-- ASSIGNMENT --
What is needed is an exact transcription of the line with "property names |" and all the lines that follow it in the entries below; add nothing else.
# # # # #
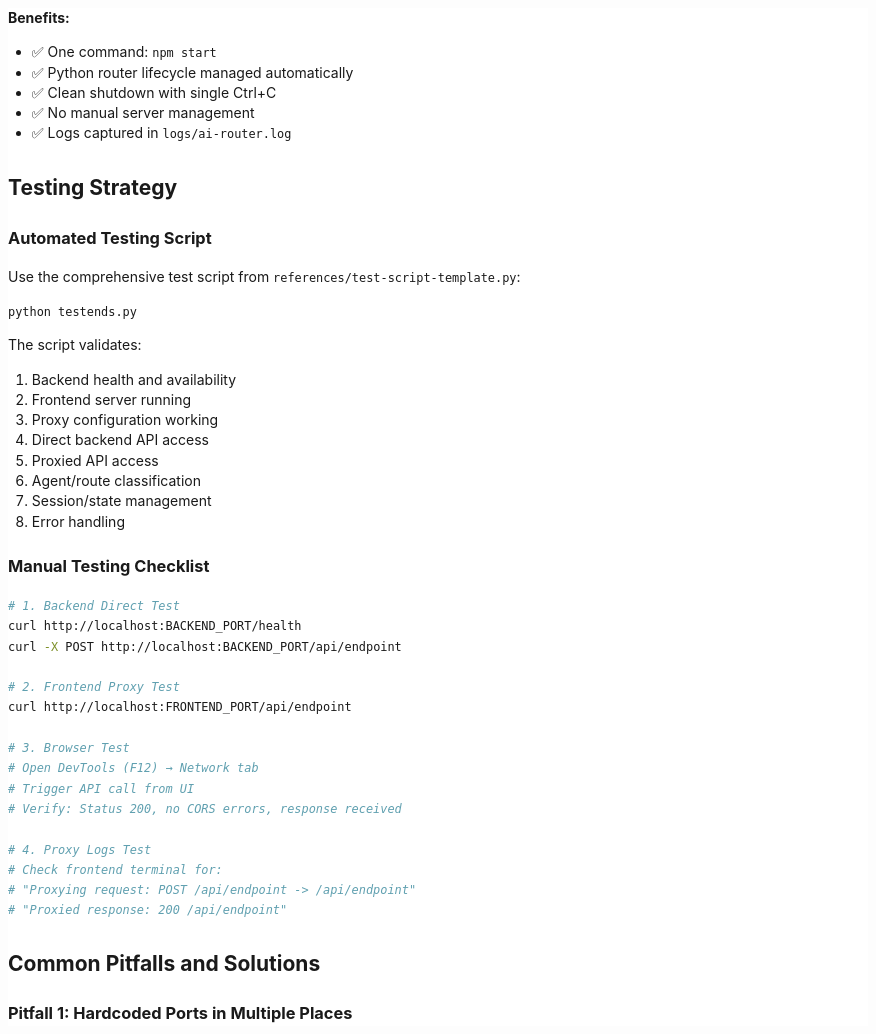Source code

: **Benefits:**
- ✅ One command: `npm start`
- ✅ Python router lifecycle managed automatically
- ✅ Clean shutdown with single Ctrl+C
- ✅ No manual server management
- ✅ Logs captured in `logs/ai-router.log`

## Testing Strategy

### Automated Testing Script

Use the comprehensive test script from `references/test-script-template.py`:

```bash
python testends.py
```

The script validates:
1. Backend health and availability
2. Frontend server running
3. Proxy configuration working
4. Direct backend API access
5. Proxied API access
6. Agent/route classification
7. Session/state management
8. Error handling

### Manual Testing Checklist

```bash
# 1. Backend Direct Test
curl http://localhost:BACKEND_PORT/health
curl -X POST http://localhost:BACKEND_PORT/api/endpoint

# 2. Frontend Proxy Test
curl http://localhost:FRONTEND_PORT/api/endpoint

# 3. Browser Test
# Open DevTools (F12) → Network tab
# Trigger API call from UI
# Verify: Status 200, no CORS errors, response received

# 4. Proxy Logs Test
# Check frontend terminal for:
# "Proxying request: POST /api/endpoint -> /api/endpoint"
# "Proxied response: 200 /api/endpoint"
```

## Common Pitfalls and Solutions

### Pitfall 1: Hardcoded Ports in Multiple Places

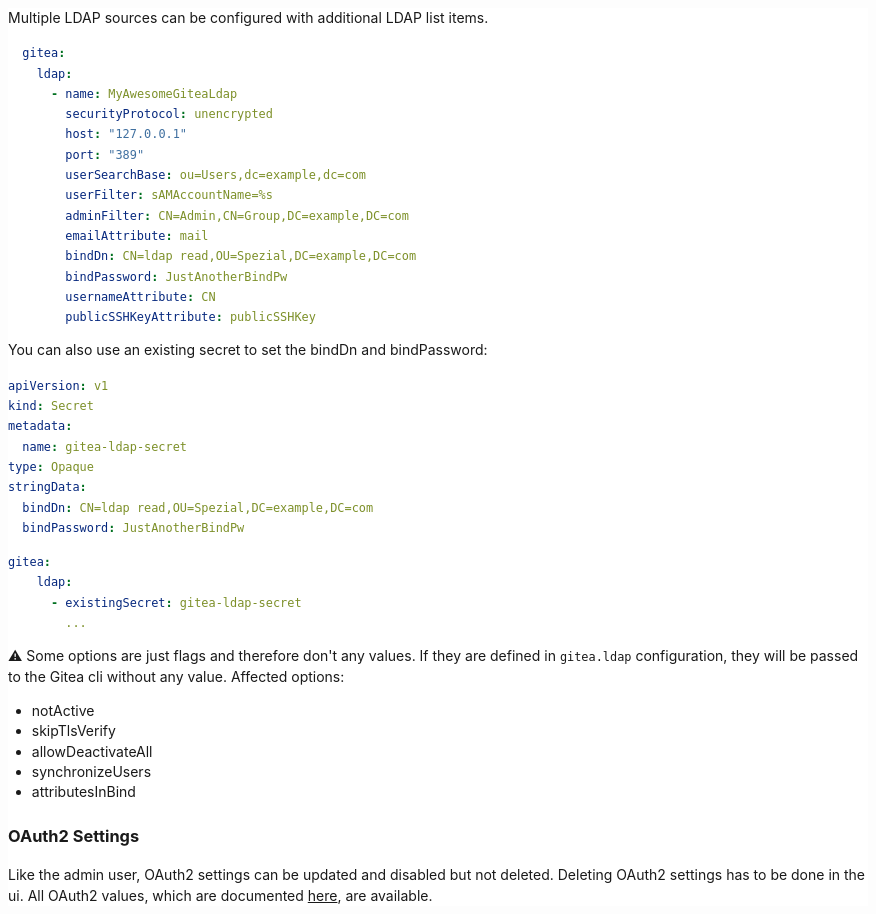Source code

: Multiple LDAP sources can be configured with additional LDAP list items.

```yaml
  gitea:
    ldap:
      - name: MyAwesomeGiteaLdap
        securityProtocol: unencrypted
        host: "127.0.0.1"
        port: "389"
        userSearchBase: ou=Users,dc=example,dc=com
        userFilter: sAMAccountName=%s
        adminFilter: CN=Admin,CN=Group,DC=example,DC=com
        emailAttribute: mail
        bindDn: CN=ldap read,OU=Spezial,DC=example,DC=com
        bindPassword: JustAnotherBindPw
        usernameAttribute: CN
        publicSSHKeyAttribute: publicSSHKey
```

You can also use an existing secret to set the bindDn and bindPassword:

```yaml
apiVersion: v1
kind: Secret
metadata:
  name: gitea-ldap-secret
type: Opaque
stringData:
  bindDn: CN=ldap read,OU=Spezial,DC=example,DC=com
  bindPassword: JustAnotherBindPw
```

```yaml
gitea:
    ldap:
      - existingSecret: gitea-ldap-secret
        ...
```

:warning: Some options are just flags and therefore don't any values. If they
are defined in `gitea.ldap` configuration, they will be passed to the Gitea cli
without any value. Affected options:

- notActive
- skipTlsVerify
- allowDeactivateAll
- synchronizeUsers
- attributesInBind

### OAuth2 Settings

Like the admin user, OAuth2 settings can be updated and disabled but not
deleted. Deleting OAuth2 settings has to be done in the ui. All OAuth2 values,
which are documented [here](https://docs.gitea.io/en-us/command-line/#admin), are
available.
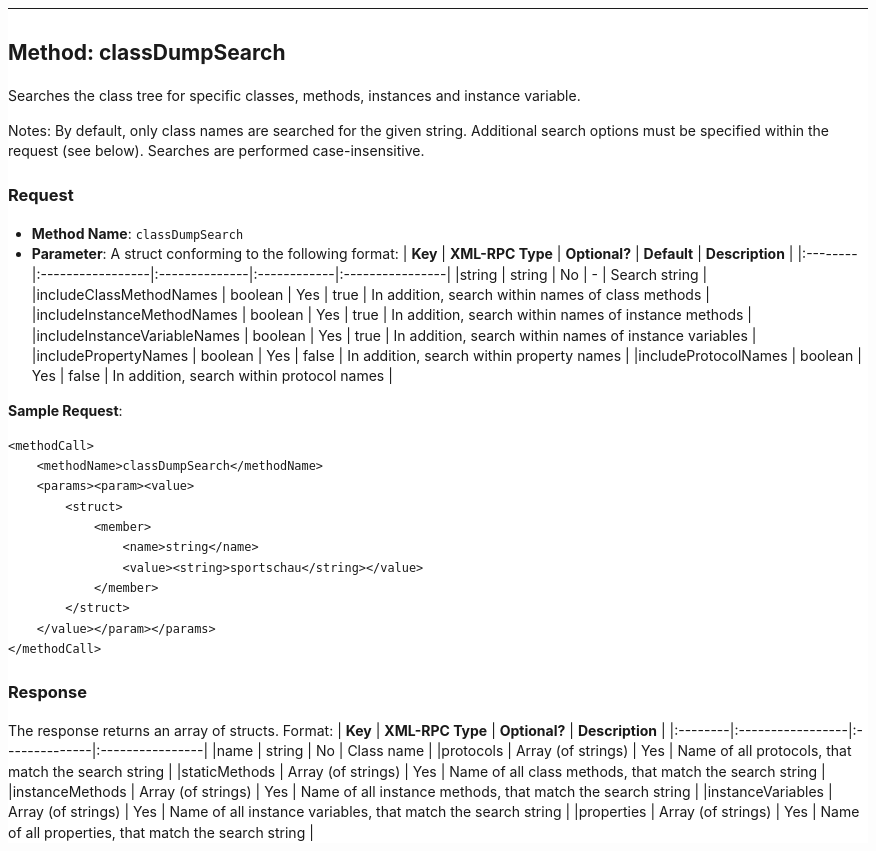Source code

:


---


## Method: classDumpSearch ##
Searches the class tree for specific classes, methods, instances and instance variable.

Notes: By default, only class names are searched for the given string. Additional search options must be specified within the request (see below). Searches are performed case-insensitive.

### Request ###
  * **Method Name**: `classDumpSearch`
  * **Parameter**: A struct conforming to the following format:
| **Key** | **XML-RPC Type** | **Optional?** | **Default** | **Description** |
|:--------|:-----------------|:--------------|:------------|:----------------|
|string | string | No | - | Search string |
|includeClassMethodNames | boolean | Yes | true | In addition, search within names of class methods |
|includeInstanceMethodNames | boolean | Yes | true | In addition, search within names of instance methods |
|includeInstanceVariableNames | boolean | Yes | true | In addition, search within names of instance variables |
|includePropertyNames | boolean | Yes | false | In addition, search within property names |
|includeProtocolNames | boolean | Yes | false | In addition, search within protocol names |

**Sample Request**:
```
<methodCall>
	<methodName>classDumpSearch</methodName>
	<params><param><value>
		<struct>
			<member>
				<name>string</name>
				<value><string>sportschau</string></value>
			</member>
		</struct>
	</value></param></params>
</methodCall>
```

### Response ###
The response returns an array of structs.
Format:
| **Key** | **XML-RPC Type** | **Optional?** | **Description** |
|:--------|:-----------------|:--------------|:----------------|
|name | string | No | Class name |
|protocols | Array (of strings) | Yes | Name of all protocols, that match the search string |
|staticMethods | Array (of strings) | Yes | Name of all class methods, that match the search string |
|instanceMethods | Array (of strings) | Yes | Name of all instance methods, that match the search string |
|instanceVariables | Array (of strings) | Yes | Name of all instance variables, that match the search string |
|properties | Array (of strings) | Yes | Name of all properties, that match the search string |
# # # # #
-- ANSWER BOX --
|includePropertyNames | boolean | Yes | false | In addition, search within property names |
|includeProtocolNames | boolean | Yes | false | In addition, search within protocol names |

**Sample Request**:
```
<methodCall>
	<methodName>classDumpSearch</methodName>
	<params><param><value>
		<struct>
			<member>
				<name>string</name>
				<value><string>sportschau</string></value>
			</member>
		</struct>
	</value></param></params>
</methodCall>
```

### Response ###
The response returns an array of structs.
Format:
| **Key** | **XML-RPC Type** | **Optional?** | **Description** |
|:--------|:-----------------|:--------------|:----------------|
|name | string | No | Class name |
|protocols | Array (of strings) | Yes | Name of all protocols, that match the search string |
|staticMethods | Array (of strings) | Yes | Name of all class methods, that match the search string |
|instanceMethods | Array (of strings) | Yes | Name of all instance methods, that match the search string |
|instanceVariables | Array (of strings) | Yes | Name of all instance variables, that match the search string |
|properties | Array (of strings) | Yes | Name of all properties, that match the search string |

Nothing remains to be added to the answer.